Lors d’une assemblée générale vendredi matin à paris, les actionnaires d'Alstom, représentés à 64,25%, ont approuvé à 99,2% la vente du pôle énergie du groupe français à GE, pour 12,35 milliards d'euros. L'opération, dont la finalisation est prévue pour le deuxième trimestre 2015, était conditionnée à son approbation par les actionnaires de l’industriel français à la majorité des deux tiers des voix exprimées.
Propriétaire de 29,3 % du fabricant de turbines et de TGV, le groupe Bouygues a depuis longtemps indiqué qu’il « suivrait les recommandations du conseil » d’administration d’Alstom.
Quant aux autres, ils savent qu’ils seront gâtés : le groupe a annoncé qu’il comptait reverser à ses actionnaires, sous la forme d’une offre publique de rachat d’actions, 3,5 à 4 milliards d’euros sur les 7 milliards que devrait débourser le géant du Connecticut.
« Après la conclusion de cette opération, c'est-à-dire après la redistribution aux actionnaires [d'un dividende exceptionnel permis par la cession des activités énergie], je compte passer la main. A Henri Poupart-Lafarge, si le conseil d'administration suit ma recommandation », a indiqué M. Kron dans un entretien au Figaro, publié vendredi.

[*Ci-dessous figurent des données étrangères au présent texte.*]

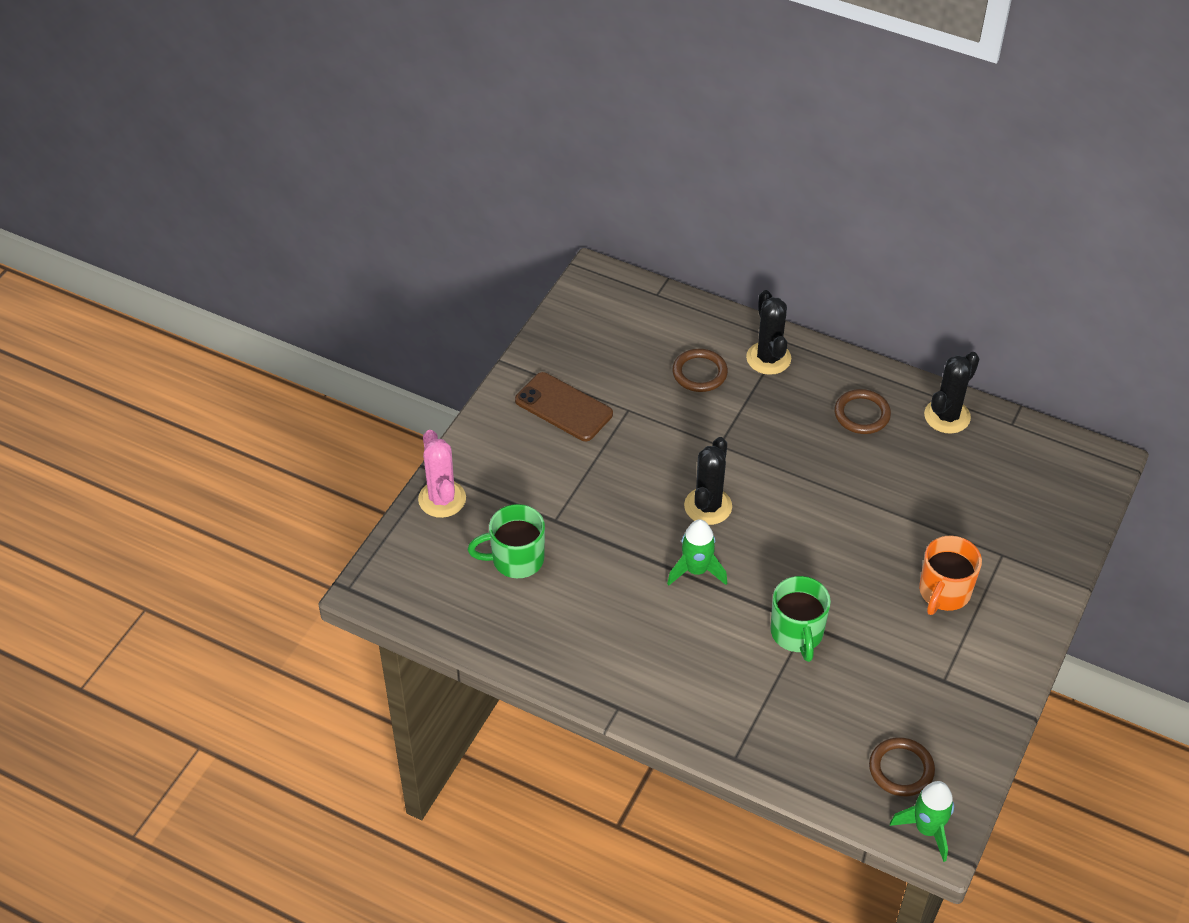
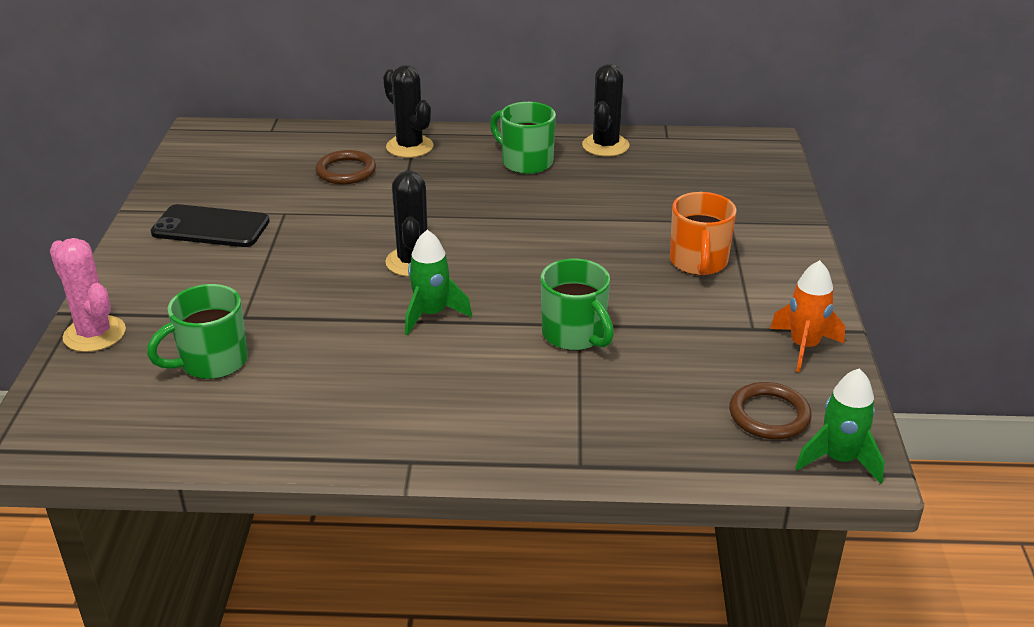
camera: 25 degrees left, 15 degrees down
brown phone [515,372,613,441] -> black phone [151,204,270,247]
brown ring [834,389,891,434] -> green mug [490,102,556,174]
none -> orange rocket [770,260,845,372]

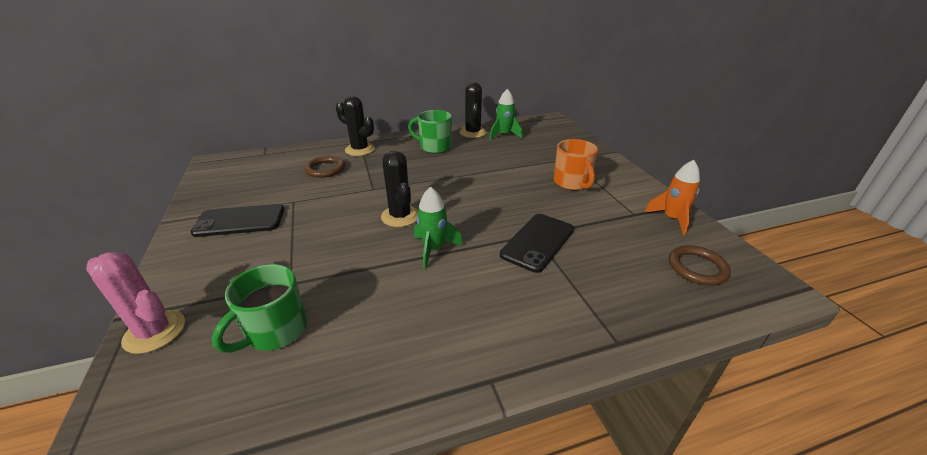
camera: 20 degrees left, 0 degrees up
green mug [541,259,614,351] -> black phone [500,214,574,273]
green rocket [795,368,884,484] -> green rocket moved to [489,89,523,140]

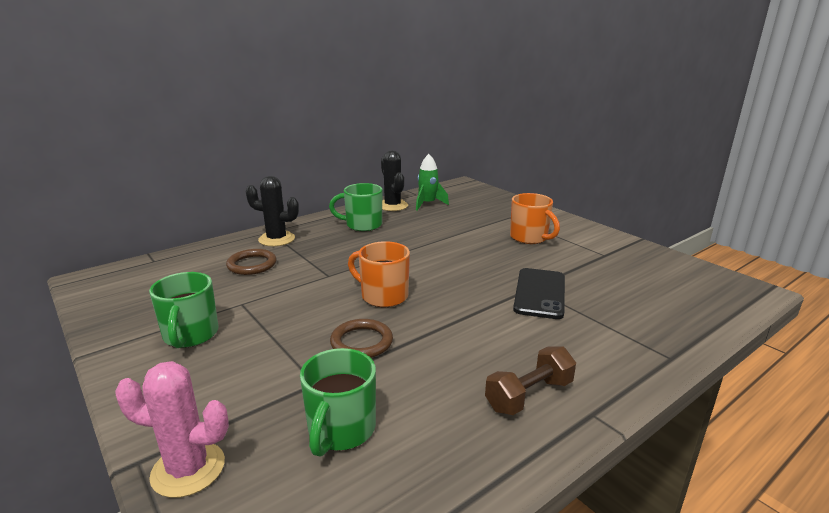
camera: 20 degrees left, 10 degrees down
black phone [190,204,284,237] -> green mug [149,272,219,348]
black cactus [381,151,418,227] -> orange mug [348,241,410,307]
green rocket [414,187,463,269] -> none
orange rocket [644,160,700,235] -> none
brown ring [669,245,731,285] -> brown ring moved to [330,319,393,358]
none -> brown dumbbell [485,346,576,415]

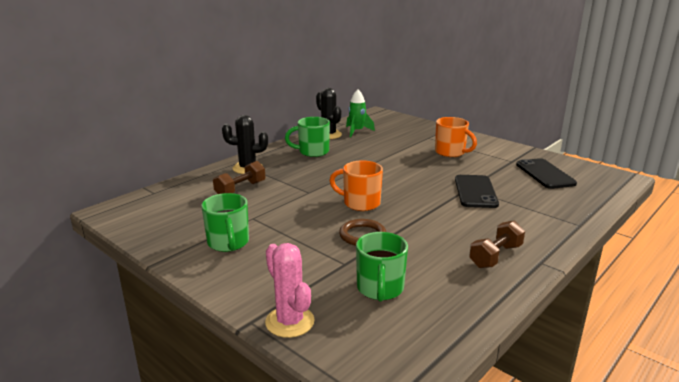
camera: 10 degrees left, 0 degrees up
pink cactus [115,361,229,498] -> pink cactus turned 60 degrees clockwise [265,243,315,338]
brown ring [226,249,277,275] -> brown dumbbell [213,161,265,194]
none -> black phone [516,158,577,189]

Si la cession ne sera effective qu’à l’été 2015, après avis des différentes autorités de contrôle, elle va modifier en profondeur le profil d’Alstom : 70 % du chiffre d’affaires (20,3 milliards d’euros pour l’exercice 2013-2014) va être cédé à GE et 65 000 salariés vont changer de casquette. Selon le rapport du conseil d’administration soumis à l’assemblée générale, « environ 390 sociétés enregistrées dans une soixantaine de pays » vont être transférées.
Par ailleurs, M. Kron a déclaré que le montant de l'amende dont devrait avoir à s’acquitter Alstom pour éviter des poursuites aux Etats-Unis pour corruption devra être entièrement pris en charge par le groupe français sans qu'aucune part puisse être transférée à General Electric.

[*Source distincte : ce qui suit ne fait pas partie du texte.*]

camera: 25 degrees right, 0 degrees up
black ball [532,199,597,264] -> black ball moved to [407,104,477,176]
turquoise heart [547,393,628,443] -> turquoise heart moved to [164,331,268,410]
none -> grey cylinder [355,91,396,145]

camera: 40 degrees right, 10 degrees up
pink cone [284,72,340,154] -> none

« Nous sommes en phase finale de négociation avec le Department of Justice américain (DoJ) en vue de trouver un accord pour clore les enquêtes en cours » a précisé Patrick Kron. Mardi, l’agence Bloomberg avait révélé que le fabricant français de TGV et le DoJ étaient parvenus à un arrangement à l'amiable prévoyant une pénalité de 700 millions de dollars pour mettre fin aux enquêtes judiciaires visant Alstom aux Etats-Unis. Des responsables du groupe sont accusés d'avoir tenté de verser des pots-de-vin à plusieurs responsables indonésiens pour obtenir un contrat de 118 millions de dollars dans le domaine de l'énergie.
Loin de l’alliance à « 50/50 »
Outre les transports ferroviaires (28 300 salariés et 5,9 milliards d’euros de chiffre d’affaires), qui ne sont pas concernés par la cession, Alstom doit néanmoins conserver des parts dans trois coentreprises, spécialisées dans les réseaux électriques, les énergies renouvelables et le nucléaire. C’était l’une des conditions posées par Arnaud Montebourg, alors ministre de l’économie, qui ne voulait pas d’« une dévoration » du français par l’américain.
Mais Alstom n’y aura aucun pouvoir : GE détiendra « 50 % plus une action en capital et en droits de vote » dans les deux principales coentreprises et « 80 % du capital et 50 % plus deux voix en droits de vote » dans le nucléaire, même si l’Etat aura une « golden share » – action préférentielle qui donne des droits de veto supplémentaires – dans cette dernière. L’américain « contrôlera la gestion opérationnelle », aura le pouvoir de nommer le directeur général et le directeur financier (seul le directeur technique sera désigné par Alstom) et la trésorerie des trois coentreprises sera « centralisée au sein du groupe GE ».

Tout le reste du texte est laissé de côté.